SAN FRANCISCO — Here’s an interaction between Aldon Smith and my dad that took place yesterday in the locker room after the Niners beat the Browns.
Q: Aldon, what’s it like when you get a sack? I mean, you’re really good at it, but I’ve never done it.
ALDON SMITH: What do you mean?
Q: Like, when the play starts. What are you thinking, and then what do you see as you’re going in to get the quarterback?
ALDON SMITH: If you recognize that it’s a pass, once you see the quarterback you make a move to get to him. Once you hit him it’s just like you achieved what you set out to do.
Q: And when you hit him are you trying to bring him down, or do you blast him?

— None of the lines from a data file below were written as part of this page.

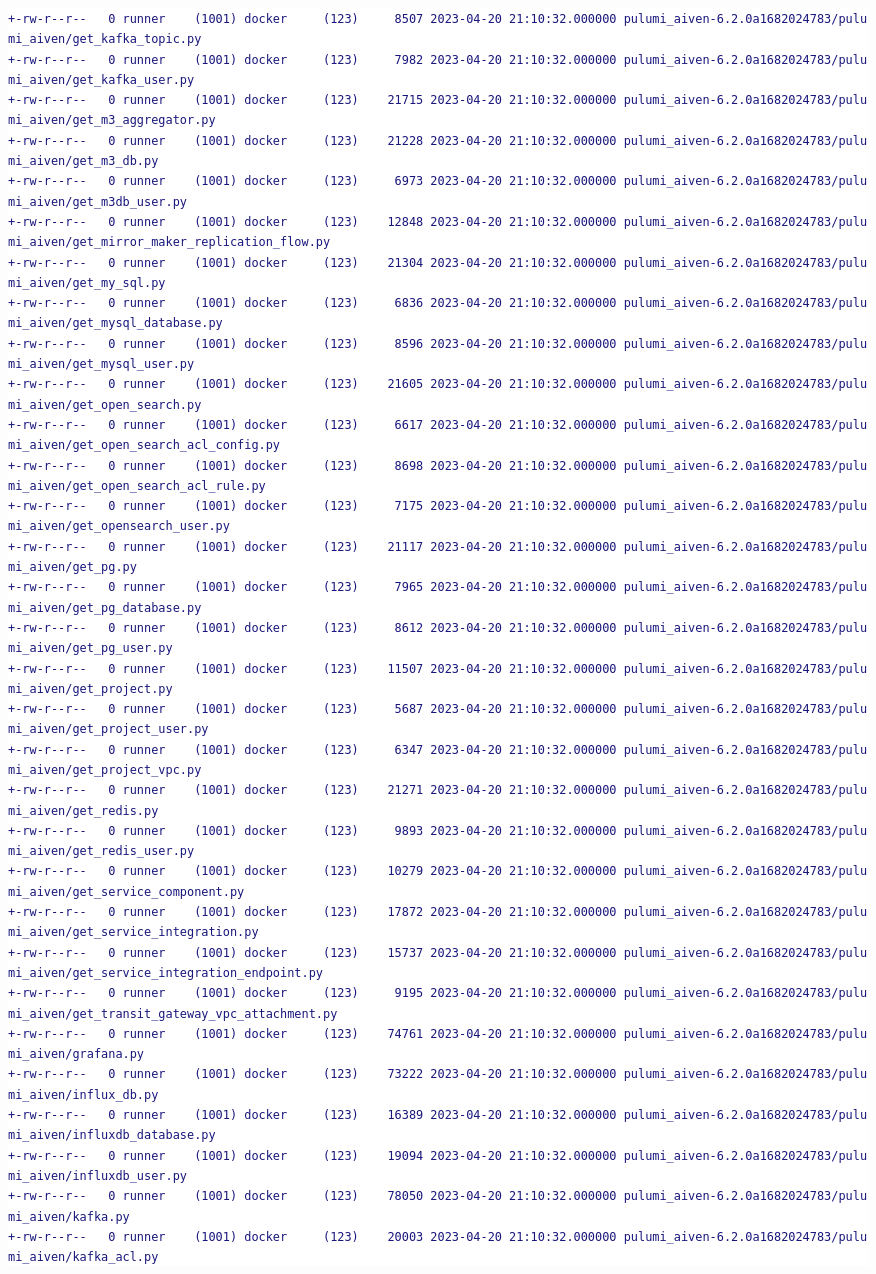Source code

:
 ```diff
+-rw-r--r--   0 runner    (1001) docker     (123)     8507 2023-04-20 21:10:32.000000 pulumi_aiven-6.2.0a1682024783/pulumi_aiven/get_kafka_topic.py
+-rw-r--r--   0 runner    (1001) docker     (123)     7982 2023-04-20 21:10:32.000000 pulumi_aiven-6.2.0a1682024783/pulumi_aiven/get_kafka_user.py
+-rw-r--r--   0 runner    (1001) docker     (123)    21715 2023-04-20 21:10:32.000000 pulumi_aiven-6.2.0a1682024783/pulumi_aiven/get_m3_aggregator.py
+-rw-r--r--   0 runner    (1001) docker     (123)    21228 2023-04-20 21:10:32.000000 pulumi_aiven-6.2.0a1682024783/pulumi_aiven/get_m3_db.py
+-rw-r--r--   0 runner    (1001) docker     (123)     6973 2023-04-20 21:10:32.000000 pulumi_aiven-6.2.0a1682024783/pulumi_aiven/get_m3db_user.py
+-rw-r--r--   0 runner    (1001) docker     (123)    12848 2023-04-20 21:10:32.000000 pulumi_aiven-6.2.0a1682024783/pulumi_aiven/get_mirror_maker_replication_flow.py
+-rw-r--r--   0 runner    (1001) docker     (123)    21304 2023-04-20 21:10:32.000000 pulumi_aiven-6.2.0a1682024783/pulumi_aiven/get_my_sql.py
+-rw-r--r--   0 runner    (1001) docker     (123)     6836 2023-04-20 21:10:32.000000 pulumi_aiven-6.2.0a1682024783/pulumi_aiven/get_mysql_database.py
+-rw-r--r--   0 runner    (1001) docker     (123)     8596 2023-04-20 21:10:32.000000 pulumi_aiven-6.2.0a1682024783/pulumi_aiven/get_mysql_user.py
+-rw-r--r--   0 runner    (1001) docker     (123)    21605 2023-04-20 21:10:32.000000 pulumi_aiven-6.2.0a1682024783/pulumi_aiven/get_open_search.py
+-rw-r--r--   0 runner    (1001) docker     (123)     6617 2023-04-20 21:10:32.000000 pulumi_aiven-6.2.0a1682024783/pulumi_aiven/get_open_search_acl_config.py
+-rw-r--r--   0 runner    (1001) docker     (123)     8698 2023-04-20 21:10:32.000000 pulumi_aiven-6.2.0a1682024783/pulumi_aiven/get_open_search_acl_rule.py
+-rw-r--r--   0 runner    (1001) docker     (123)     7175 2023-04-20 21:10:32.000000 pulumi_aiven-6.2.0a1682024783/pulumi_aiven/get_opensearch_user.py
+-rw-r--r--   0 runner    (1001) docker     (123)    21117 2023-04-20 21:10:32.000000 pulumi_aiven-6.2.0a1682024783/pulumi_aiven/get_pg.py
+-rw-r--r--   0 runner    (1001) docker     (123)     7965 2023-04-20 21:10:32.000000 pulumi_aiven-6.2.0a1682024783/pulumi_aiven/get_pg_database.py
+-rw-r--r--   0 runner    (1001) docker     (123)     8612 2023-04-20 21:10:32.000000 pulumi_aiven-6.2.0a1682024783/pulumi_aiven/get_pg_user.py
+-rw-r--r--   0 runner    (1001) docker     (123)    11507 2023-04-20 21:10:32.000000 pulumi_aiven-6.2.0a1682024783/pulumi_aiven/get_project.py
+-rw-r--r--   0 runner    (1001) docker     (123)     5687 2023-04-20 21:10:32.000000 pulumi_aiven-6.2.0a1682024783/pulumi_aiven/get_project_user.py
+-rw-r--r--   0 runner    (1001) docker     (123)     6347 2023-04-20 21:10:32.000000 pulumi_aiven-6.2.0a1682024783/pulumi_aiven/get_project_vpc.py
+-rw-r--r--   0 runner    (1001) docker     (123)    21271 2023-04-20 21:10:32.000000 pulumi_aiven-6.2.0a1682024783/pulumi_aiven/get_redis.py
+-rw-r--r--   0 runner    (1001) docker     (123)     9893 2023-04-20 21:10:32.000000 pulumi_aiven-6.2.0a1682024783/pulumi_aiven/get_redis_user.py
+-rw-r--r--   0 runner    (1001) docker     (123)    10279 2023-04-20 21:10:32.000000 pulumi_aiven-6.2.0a1682024783/pulumi_aiven/get_service_component.py
+-rw-r--r--   0 runner    (1001) docker     (123)    17872 2023-04-20 21:10:32.000000 pulumi_aiven-6.2.0a1682024783/pulumi_aiven/get_service_integration.py
+-rw-r--r--   0 runner    (1001) docker     (123)    15737 2023-04-20 21:10:32.000000 pulumi_aiven-6.2.0a1682024783/pulumi_aiven/get_service_integration_endpoint.py
+-rw-r--r--   0 runner    (1001) docker     (123)     9195 2023-04-20 21:10:32.000000 pulumi_aiven-6.2.0a1682024783/pulumi_aiven/get_transit_gateway_vpc_attachment.py
+-rw-r--r--   0 runner    (1001) docker     (123)    74761 2023-04-20 21:10:32.000000 pulumi_aiven-6.2.0a1682024783/pulumi_aiven/grafana.py
+-rw-r--r--   0 runner    (1001) docker     (123)    73222 2023-04-20 21:10:32.000000 pulumi_aiven-6.2.0a1682024783/pulumi_aiven/influx_db.py
+-rw-r--r--   0 runner    (1001) docker     (123)    16389 2023-04-20 21:10:32.000000 pulumi_aiven-6.2.0a1682024783/pulumi_aiven/influxdb_database.py
+-rw-r--r--   0 runner    (1001) docker     (123)    19094 2023-04-20 21:10:32.000000 pulumi_aiven-6.2.0a1682024783/pulumi_aiven/influxdb_user.py
+-rw-r--r--   0 runner    (1001) docker     (123)    78050 2023-04-20 21:10:32.000000 pulumi_aiven-6.2.0a1682024783/pulumi_aiven/kafka.py
+-rw-r--r--   0 runner    (1001) docker     (123)    20003 2023-04-20 21:10:32.000000 pulumi_aiven-6.2.0a1682024783/pulumi_aiven/kafka_acl.py
```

ALDON SMITH: Knock him out. Just hit him. Our objective is to make the tackle, whatever way it is, however you’re coming, whatever speed you’re coming at him, the angle you’re coming at. The thing is you want to take him down and make sure you get him stopped.
Q: Is that the best feeling for you for you as a football player? To get a sack?
ALDON SMITH: If I could score a touchdown that would be good (laughs). No, a sack is good. That’s the point. That’s my job. So, yeah.
Jim Harbaugh put pretty much the same feeling into many more words this afternoon.
HARBAUGH: I think I had that from an early early age, just how important and fun games were and how important the preparation was and just the fun of practice. Practice was being outside. That was where the medicine was – didn’t have to think about anything else that was going on in my life except scoring a touchdown. That’s a wonderful feeling. You’ve got a real focus and clarity on what’s important now. I’ve had that from an early age.
“What’s important now” is the key phrase there. To Harbaugh, the joy of football comes from being able to shut out everything except achieving football goals.
So, he’s abbreviated the phrase and put it on a sign and hung on it the defensive meeting room wall and now it’s a San Francisco 49er mantra – W.I.N.
Do you hear an echo of “Just win baby” in Harbaugh’s abbreviated style? Just asking.